This article appeared online at TheNewAmerican.com on Thursday, May 31, 2018:
Polls, surveys, and other economic and financial indicators just released confirm that the U.S. economy continues to generate goods and services at a torrid pace. Following a report by the government that the gross domestic product (GDP) came in slightly under forecast for the first quarter of 2018 at 2.2 percent annual growth, the New York Federal Reserve’s Nowcast is at three percent for the second quarter, while the St. Louis Fed’s Eco News index is predicting 3.6 percent growth and the Atlanta Fed’s Nowcast comes in at four percent.
Following ADP’s jobs report on Wednesday that the economy added 178,000 new jobs in April, forecasters are predicting that the jobs report from the Bureau of Labor Statistics (BLS) on Friday should come in close to 200,000.
Consumers are enjoying their tax cuts by spending some of their extra money at a greater rate than many expected. The government’s Bureau of Economic Analysis (BEA) just reported that consumer spending jumped 0.6 percent in April, following hard after a 0.5 percent jump in March.
The Federal Reserve’s “beige book” — an anecdotal review of economic activity noted by the Fed’s 12 regional banks — showed the U.S. economy “shifted into high gear” last month despite concerns over Trump’s tariffs. The Fed noted: “Contacts noted some concern about the uncertainty of international trade policy. Still, outlooks for near term growth were generally upbeat. Economic activity expanded moderately in late April and early May, with few shifts in the pattern of growth.”
Leo Nelissen, an investment advisor writing for Seeking Alpha, looks at five regional banks’ surveys every month and then combines them into a report to his clients. Every one of them remain strong, with “sub-indicators” (i.e., new orders, shipments, employment, prices, and future capital expenditures) showing continued improvement, with one regional index (Kansas City’s) reaching a new all-time high. New orders remain robust, with shipments reflecting them. Said Nelissen, “We are seeing one of the biggest increases [in shipping activity] since the start of the upswing in 2016 … indicat[ing] further strength for the U.S. transportation industry.”

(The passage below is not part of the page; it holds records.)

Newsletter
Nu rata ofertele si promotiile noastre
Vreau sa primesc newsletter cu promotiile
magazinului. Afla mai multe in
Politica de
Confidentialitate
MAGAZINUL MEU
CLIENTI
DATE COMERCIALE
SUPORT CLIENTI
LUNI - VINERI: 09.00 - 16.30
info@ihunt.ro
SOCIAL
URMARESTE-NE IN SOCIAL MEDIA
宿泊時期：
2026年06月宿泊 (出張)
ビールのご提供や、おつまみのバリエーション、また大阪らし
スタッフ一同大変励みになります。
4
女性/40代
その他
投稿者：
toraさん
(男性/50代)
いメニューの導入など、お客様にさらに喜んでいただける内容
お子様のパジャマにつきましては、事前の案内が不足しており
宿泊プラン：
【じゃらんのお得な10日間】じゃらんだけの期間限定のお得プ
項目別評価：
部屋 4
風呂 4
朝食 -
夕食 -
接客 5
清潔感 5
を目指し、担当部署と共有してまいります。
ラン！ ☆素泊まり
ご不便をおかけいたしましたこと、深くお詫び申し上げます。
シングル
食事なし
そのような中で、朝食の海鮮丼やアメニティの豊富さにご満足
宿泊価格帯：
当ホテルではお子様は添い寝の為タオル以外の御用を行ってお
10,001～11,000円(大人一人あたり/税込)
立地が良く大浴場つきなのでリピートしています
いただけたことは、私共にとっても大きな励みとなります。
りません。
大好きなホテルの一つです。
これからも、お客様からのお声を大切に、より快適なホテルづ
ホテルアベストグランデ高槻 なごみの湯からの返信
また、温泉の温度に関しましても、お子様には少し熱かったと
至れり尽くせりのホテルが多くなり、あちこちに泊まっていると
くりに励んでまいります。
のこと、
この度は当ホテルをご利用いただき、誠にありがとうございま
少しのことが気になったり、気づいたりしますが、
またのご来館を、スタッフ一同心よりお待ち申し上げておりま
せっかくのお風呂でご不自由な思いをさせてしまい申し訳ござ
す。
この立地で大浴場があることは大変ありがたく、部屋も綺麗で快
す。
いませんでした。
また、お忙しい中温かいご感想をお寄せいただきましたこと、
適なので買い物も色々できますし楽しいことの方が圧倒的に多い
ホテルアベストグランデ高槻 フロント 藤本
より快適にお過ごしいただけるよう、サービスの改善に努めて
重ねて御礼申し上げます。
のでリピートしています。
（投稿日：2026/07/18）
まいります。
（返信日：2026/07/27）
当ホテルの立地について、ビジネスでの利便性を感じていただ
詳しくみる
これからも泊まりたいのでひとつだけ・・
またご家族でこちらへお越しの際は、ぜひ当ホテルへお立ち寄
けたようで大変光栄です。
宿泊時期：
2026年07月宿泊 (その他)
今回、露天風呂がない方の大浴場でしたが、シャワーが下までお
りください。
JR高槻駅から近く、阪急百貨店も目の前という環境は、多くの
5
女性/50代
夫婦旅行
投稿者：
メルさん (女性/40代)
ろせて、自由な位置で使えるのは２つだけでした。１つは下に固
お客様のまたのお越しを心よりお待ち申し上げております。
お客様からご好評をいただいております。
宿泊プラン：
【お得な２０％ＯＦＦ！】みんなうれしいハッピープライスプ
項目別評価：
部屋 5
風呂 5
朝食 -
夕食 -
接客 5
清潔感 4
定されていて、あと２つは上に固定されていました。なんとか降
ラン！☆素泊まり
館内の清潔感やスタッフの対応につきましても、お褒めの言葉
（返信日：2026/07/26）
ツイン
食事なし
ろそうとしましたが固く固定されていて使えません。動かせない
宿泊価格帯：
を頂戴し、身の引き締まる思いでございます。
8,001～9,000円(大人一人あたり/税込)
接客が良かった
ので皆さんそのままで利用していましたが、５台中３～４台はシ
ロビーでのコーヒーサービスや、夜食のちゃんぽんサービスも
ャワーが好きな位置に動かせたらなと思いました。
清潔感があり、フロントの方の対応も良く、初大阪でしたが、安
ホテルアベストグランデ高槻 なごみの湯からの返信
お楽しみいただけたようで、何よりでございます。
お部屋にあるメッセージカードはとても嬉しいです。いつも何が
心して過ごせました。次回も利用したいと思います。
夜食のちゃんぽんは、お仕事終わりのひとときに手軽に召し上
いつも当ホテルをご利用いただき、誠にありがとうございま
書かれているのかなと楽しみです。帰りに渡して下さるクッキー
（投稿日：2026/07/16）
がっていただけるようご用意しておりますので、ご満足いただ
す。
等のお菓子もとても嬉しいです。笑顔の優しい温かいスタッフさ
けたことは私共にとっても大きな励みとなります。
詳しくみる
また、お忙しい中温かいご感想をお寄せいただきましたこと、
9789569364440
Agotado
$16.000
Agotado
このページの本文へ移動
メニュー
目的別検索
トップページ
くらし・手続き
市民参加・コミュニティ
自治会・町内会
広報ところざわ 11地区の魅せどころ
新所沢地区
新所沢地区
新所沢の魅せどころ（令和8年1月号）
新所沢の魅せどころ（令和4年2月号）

Regional manufacturing employment “almost made a new high in May after starting in impressive rally in 2017,” added Nelissen.
Capex (capital expenditures), according to Nelissen, “is still at rock-solid levels. Not even 2010 got close to the current expectations.” All of which, according to Nelissen, bodes well for stocks: “[Our indicators] this month have shown that there is more momentum to the upside which is likely going to support the stock market … in the next three to six months.”
Add to that mix the improvement in consumer confidence increasing in May along with the increase in corporate profits jumping nearly eight percent in the first quarter and one is forced to conclude that the Trump economy continues at full throttle.
And it’s likely to continue well into the out years. Ben Leubsdorf, writing in The Wall Street Journal, noted that “fixed nonresidential investment [i.e., capital investments into new equipment, factories, and software technology] rose at a 9.2 percent annual rate in the first quarter, including a large upward revision for investment in intellectual property products such as software.”
This is the beginning of what this writer has repeatedly called the “turbo-charging effect” of new capital being repatriated from overseas, thanks to the tax reform act. That is probably a misnomer: the economy is already firing on all cylinders. That new capital is behaving more like an afterburner on a jet engine.